L’etica per noi è quella della legalità. Non siamo noi a stabilire se una fabbrica debba esistere o meno. Noi rispettiamo le procedure, i vincoli e le leggi.
Eppure la Cgil si è mobilitata per la pace, ha aderito a manifestazioni e appelli contro la guerra. Non è una contraddizione?
No. Il nostro impegno per la pace è reale e continua, non mettiamo certo la testa sotto la sabbia. Ma la pace passa da processi politici e internazionali, non da una singola fabbrica. Noi lavoriamo per la pace perché crediamo che la pace porti al disarmo. È un percorso complesso.
Il raddoppio di una fabbrica delle armi va nella direzione opposta al disarmo.
Non è questione di dove si producano le armi. Se le guerre continuano, non serve che le armi si facciano altrove. La battaglia vera è perché le guerre finiscano.
Quindi lei dice: il problema non è la fabbrica, ma il contesto globale.
Esatto. Non serve spostare la produzione in un’altra parte del mondo, non basterebbe e non mi accontenterei. Serve cambiare il mondo, evitare che ci siano guerre.

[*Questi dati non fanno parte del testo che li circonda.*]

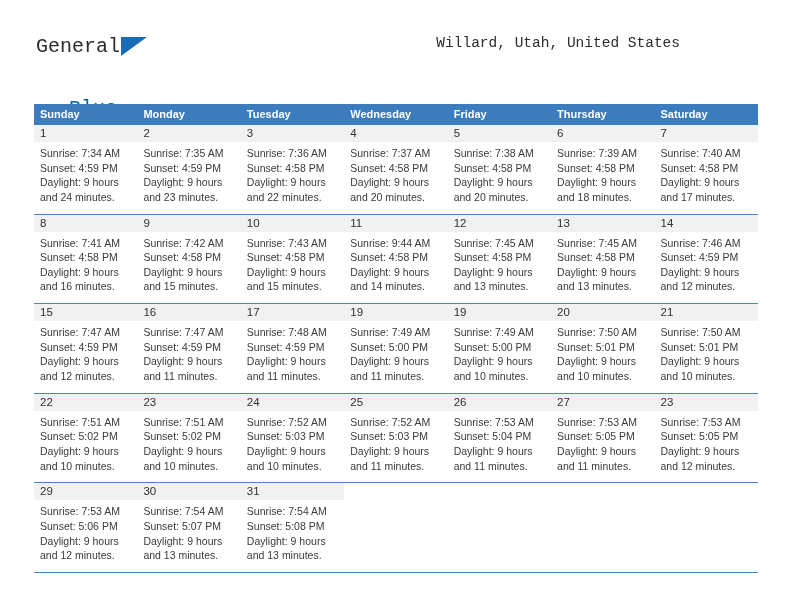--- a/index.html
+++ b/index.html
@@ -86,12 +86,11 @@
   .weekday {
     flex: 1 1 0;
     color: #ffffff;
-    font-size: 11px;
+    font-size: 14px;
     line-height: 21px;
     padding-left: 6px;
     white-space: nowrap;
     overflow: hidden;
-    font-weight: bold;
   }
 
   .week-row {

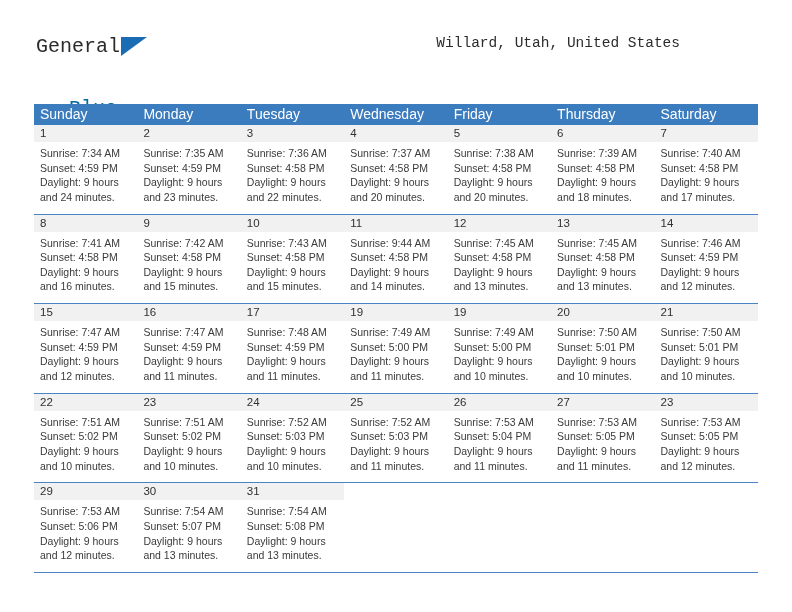--- a/index.html
+++ b/index.html
@@ -156,8 +156,8 @@
         <div class="weekday">Monday</div>
         <div class="weekday">Tuesday</div>
         <div class="weekday">Wednesday</div>
+        <div class="weekday">Thursday</div>
         <div class="weekday">Friday</div>
-        <div class="weekday">Thursday</div>
         <div class="weekday">Saturday</div>
       </div>
     <div id="weeks-container">

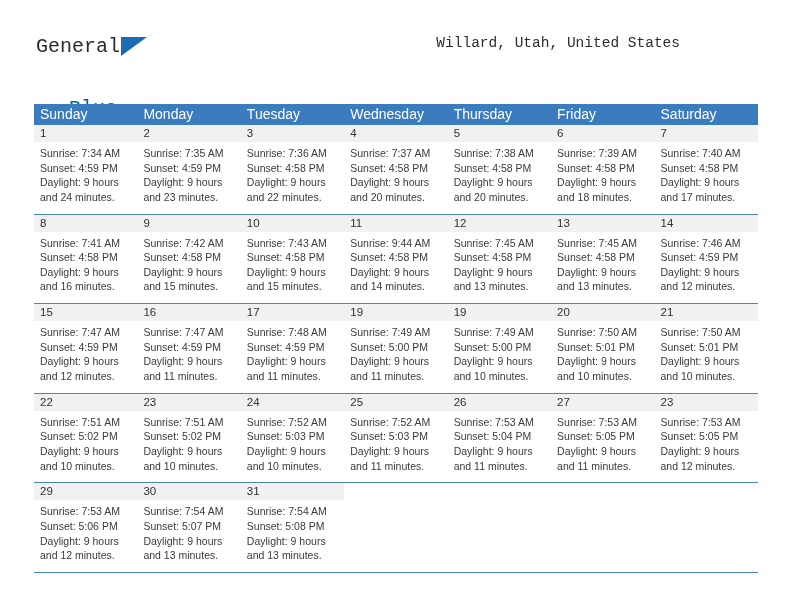--- a/index.html
+++ b/index.html
@@ -181,7 +181,7 @@
               <div class="day-line">Sunrise: 7:35 AM</div>
               <div class="day-line">Sunset: 4:59 PM</div>
               <div class="day-line">Daylight: 9 hours</div>
-              <div class="day-line">and 23 minutes.</div>
+              <div class="day-line">and 19 minutes.</div>
             </div>
           </div>
           <div class="day-cell filled">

Ma allora, in concreto, come si traduce l’impegno per la pace della Cgil in Sardegna, dove le fabbriche d’armi sono una realtà?
Noi continuiamo a lavorare perché ci sia la pace nel mondo. Ma non è da qui che si decide la pace. Si decide altrove, a livello politico e internazionale.
Quindi, se la Regione approverà la Valutazione d’Impatto Ambientale, la Cgil cosa farà?
Noi prenderemo atto della decisione. Non è compito del sindacato stabilire la legittimità di una procedura amministrativa.